* _What you have to do_
Word for word, restate every record, though not the pictures.

************

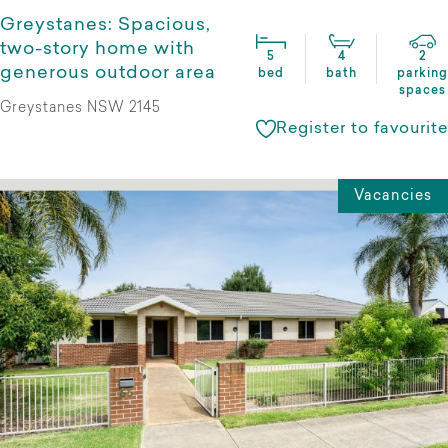
Greystanes: Spacious,
two-story home with
5
4
2
generous outdoor area
bed
bath
parking
spaces
Greystanes NSW 2145
Register to favourite
Vacancies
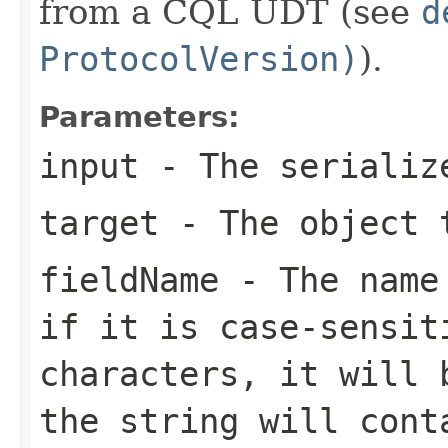
from a CQL UDT (see
d
ProtocolVersion)
).
Parameters:
input
- The serialize
target
- The object t
fieldName
- The name 
if it is case-sensit
characters, it will 
the string will cont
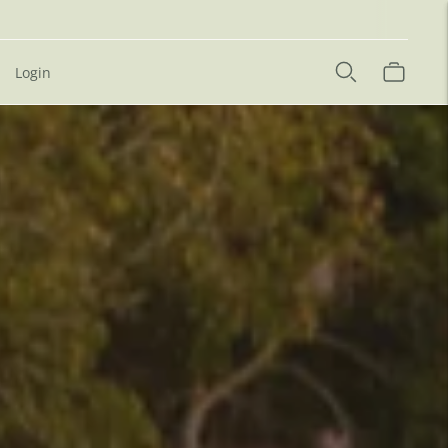
Login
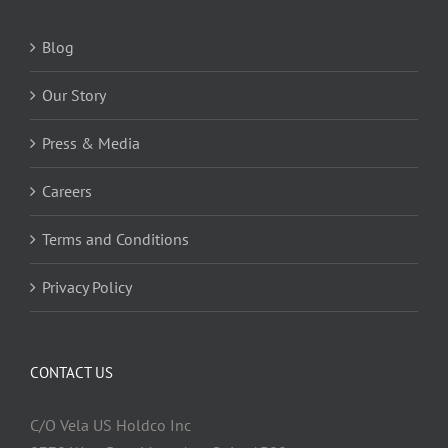
Blog
Our Story
Press & Media
Careers
Terms and Conditions
Privacy Policy
CONTACT US
C/O Vela US Holdco Inc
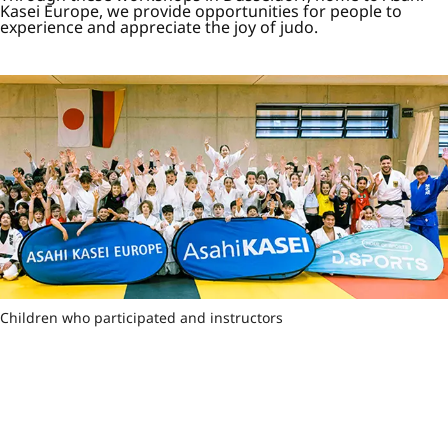
Kasei Europe, we provide opportunities for people to
experience and appreciate the joy of judo.
Children who participated and instructors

************

* _Response to the exercise_
Greystanes: Spacious,
two-story home with
5
4
2
generous outdoor area
bed
bath
parking
spaces
Greystanes NSW 2145
Register to favourite
Vacancies
from a CQL UDT (see
d
ProtocolVersion)
).
Parameters:
input
- The serialize
target
- The object t
fieldName
- The name 
if it is case-sensit
characters, it will 
the string will cont
Login
Blog
Our Story
Press & Media
Careers
Terms and Conditions
Privacy Policy
CONTACT US
C/O Vela US Holdco Inc
Kasei Europe, we provide opportunities for people to
experience and appreciate the joy of judo.
Children who participated and instructors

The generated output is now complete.